Tout au long de sa carrière de haut fonctionnaire, Coûteaux a côtoyé toutes les composantes de l’arc républicain et souverainiste. Il a été conseiller de divers cabinets ministériels dont celui de Jean-Pierre Chevènement au ministère de la défense de 1988 à 1991 (sous un gouvernement PS) et de Philippe Seguin (RPR, gaulliste) à l’Assemblée nationale de 1993 à 1996. Il rejoint ensuite Charles Pasqua, ancien ministre de l’Intérieur réputé pour ses discours et méthodes musclées, lors de sa scission avec le RPR : c’est ainsi qu’il a été élu député européen sur la liste conduite en 1999 par Pasqua et le souverainiste Philippe De Villiers, "Rassemblement pour la France et l’Indépendance de l’Europe" (arrivée en deuxième position avec plus de 13% des voix).

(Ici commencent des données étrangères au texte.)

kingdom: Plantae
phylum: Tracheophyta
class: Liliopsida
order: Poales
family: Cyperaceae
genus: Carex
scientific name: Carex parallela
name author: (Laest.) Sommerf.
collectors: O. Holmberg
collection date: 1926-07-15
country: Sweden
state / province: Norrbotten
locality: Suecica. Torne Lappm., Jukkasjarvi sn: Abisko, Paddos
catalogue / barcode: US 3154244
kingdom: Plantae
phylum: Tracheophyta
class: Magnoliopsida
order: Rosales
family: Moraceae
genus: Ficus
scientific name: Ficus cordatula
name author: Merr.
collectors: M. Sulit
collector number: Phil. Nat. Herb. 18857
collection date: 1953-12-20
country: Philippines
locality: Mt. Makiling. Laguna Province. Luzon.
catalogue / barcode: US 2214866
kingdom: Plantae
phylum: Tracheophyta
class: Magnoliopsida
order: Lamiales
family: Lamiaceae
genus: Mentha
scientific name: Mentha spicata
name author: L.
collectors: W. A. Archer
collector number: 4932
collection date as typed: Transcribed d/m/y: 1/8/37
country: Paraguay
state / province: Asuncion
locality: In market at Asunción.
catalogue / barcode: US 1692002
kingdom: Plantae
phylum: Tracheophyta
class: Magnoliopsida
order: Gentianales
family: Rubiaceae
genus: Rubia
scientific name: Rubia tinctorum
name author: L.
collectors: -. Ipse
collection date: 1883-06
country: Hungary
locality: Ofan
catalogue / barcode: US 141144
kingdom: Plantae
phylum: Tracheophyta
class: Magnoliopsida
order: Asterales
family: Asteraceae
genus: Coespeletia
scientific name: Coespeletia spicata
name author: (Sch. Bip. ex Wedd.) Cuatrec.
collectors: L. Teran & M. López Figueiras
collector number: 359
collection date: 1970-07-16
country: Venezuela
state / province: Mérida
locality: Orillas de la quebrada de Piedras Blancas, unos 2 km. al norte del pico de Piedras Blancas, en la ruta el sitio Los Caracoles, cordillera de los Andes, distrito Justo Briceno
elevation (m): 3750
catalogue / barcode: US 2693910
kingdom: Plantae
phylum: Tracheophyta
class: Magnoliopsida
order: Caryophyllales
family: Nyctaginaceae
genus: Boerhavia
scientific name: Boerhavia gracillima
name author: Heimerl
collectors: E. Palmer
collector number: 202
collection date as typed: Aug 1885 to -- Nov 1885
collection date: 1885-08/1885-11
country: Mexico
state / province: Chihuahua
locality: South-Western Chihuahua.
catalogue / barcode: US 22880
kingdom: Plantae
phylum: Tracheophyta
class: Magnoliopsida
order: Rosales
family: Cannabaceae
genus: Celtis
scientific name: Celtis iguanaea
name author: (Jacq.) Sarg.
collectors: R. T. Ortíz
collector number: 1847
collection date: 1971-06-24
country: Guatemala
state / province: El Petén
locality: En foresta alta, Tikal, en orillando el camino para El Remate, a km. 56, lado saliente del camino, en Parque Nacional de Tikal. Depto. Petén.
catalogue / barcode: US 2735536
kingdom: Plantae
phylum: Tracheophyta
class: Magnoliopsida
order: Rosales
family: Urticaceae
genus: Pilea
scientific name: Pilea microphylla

Il finit pourtant par quitter le Rassemblement pour la France (tandis que Philippe de Villiers fait de même pour créer le Mouvement pour la France, MPF) et crée l’Entente souverainiste en 2001, qui devient en 2003 le Rassemblement pour l’Indépendance de la France (RIF). Le RIF est un mouvement qui fonctionne en réseaux, et dont le but est en réunir les souverainistes des deux bords, des gaullistes aux chevènementistes, en passant par les villiéristes et même les royalistes. À plus long terme, l’idée est déjà de faire du FN l’outil de rassemblement de tous ces courants, comme le FN avait pu l’être pour l’extrême droite dans les années 1980 et 1990.

Un FN rassembleur ?

Le rapprochement avec le FN a été amorcé en 2002 à l’occasion des élections présidentielles. Alors député européen, Coûteaux avait lancé un appel aux maires pour leur demander d’accorder leur parrainage à des candidats minoritaires, dont Jean-Marie Le Pen, afin de les aider à obtenir les 500 signatures nécessaires pour se présenter. Pendant l’entre-deux-tours (on se rappelle que Le Pen et Chirac sont alors face à face), Coûteaux a pris contact avec Louis Alliot afin de soutenir Le Pen qu’il avait par ailleurs rencontré Bruxelles. Cependant, bien qu’ayant déclaré voter pour le candidat FN, il n’avait pas appeler les souverainistes à faire de même.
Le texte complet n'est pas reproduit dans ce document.